I came across another of Watt’s animations online. It’s from a twenty-three minute animation The Way of the Birds, based on a book of the same name by Meme McDonald. It tells the story of the Eastern Curlew:
‘After breeding and nesting in the Siberian grasslands, the adult birds migrate south again within a month or so, leaving their chicks there in the tundra. When they are less than eight weeks old, the chicks make the 13,000 km migration across the world to parts of Australia and Aotearoa/New Zealand all on their own.’
There are also animations by Watt in an associated online documentary about the Eastern Curlew, A Year on the Wing.
Updated 2015: broken links. Sarah Watt died in 2011.
Insanely Twisted Shadow Puppets
Michael Gagne recently released a first series of short director’s cuts animations, Insanely Twisted Shadow Puppets, that he created for Nickelodeon’s 2005 Halloween. For example, Nightmare is great. There is a short production diary, too. These are done in Flash, and looking at them it’s easy to see why puppetry and animation are so closely inter-related.
(via PuppetVision)
A peep into the making of The Curse of the Were-Rabbit
The New York Times has a short slide-show of some of the sketches and models from the latest Wallace and Gromit movie, The Curse of the Were-Rabbit. I like seeing the armatures and insides:
Nick Park gives the commentary. I’m not a huge fan of Aardman, but I was sorry to see the Aardman Animation studios had burnt down last week, with many of the original drawings, wooden sets, paperwork, awards and other memorabilia lost.
Mr Bill’s Hurricane Warning
In 2004, Mr Bill, a playdough character who regularly gets squished, was in a public service announcement which was part of an America’s Wetland campaign to teach how Louisiana is losing its coastal marshes and to warn about the dangers of hurricanes in New Orleans.

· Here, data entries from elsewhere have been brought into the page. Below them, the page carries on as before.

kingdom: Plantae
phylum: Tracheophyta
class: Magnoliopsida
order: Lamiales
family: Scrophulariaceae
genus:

Foam Latex Puppetmaking Tutorial
Boing Boing points to Kathi Zung, a NYC maker of foam latex puppets used in animated videos and films, and in particular to her Do-it-yourself Foam Latex Puppetmaking 101 tutorial on DVD. I’d like to try something like that sometime.
This is the same technique that was used to make the Leunig Animated series that brought Michael Leunig’s cartoons to life on SBS TV a few years ago. An exhibition showing how it had been made followed, and I loved being able to see in detail how it had been done. Strangely, while the animations themselves were really good, I felt some tension to do with the whole production of animating them weighing down the original whimsy of the cartoons.
Updated links 2015.
‘The Lost Thing’ to become a short film
Having made puppets for a theatre production of Shaun Tan’s ‘The Lost Thing’ last year, I was excited to find out that Passion Pictures is making a short CG film of the book. It will be fun to keep an eye on their gallery of pictures of work in progress over the next months. Among the images there at the moment are drawings of some of the utopian lost things. There were only five utopian lost things in the theatre production, so it will be great if we get to see more of them brought to life in the film. There are also images of a sculpture of the boy by Ron Mueck Mueck, that will be used for mapping the boy from all angles into the CG program. How cool is that!
Harvie Krumpet on SBS
Adam Elliot’s animation Harvie Krumpet won an Oscar yesterday for best short animated film. It has already been shown in cinemas in Melbourne and Sydney, but next Monday we can all catch it on SBS at 9pm. The ABC Radio National program The Makers, always worth a listen, has an interview with Elliot on audio this week, and there is an interesting online interview with him, with a variety of the characters pictured, at Sleepy Brain.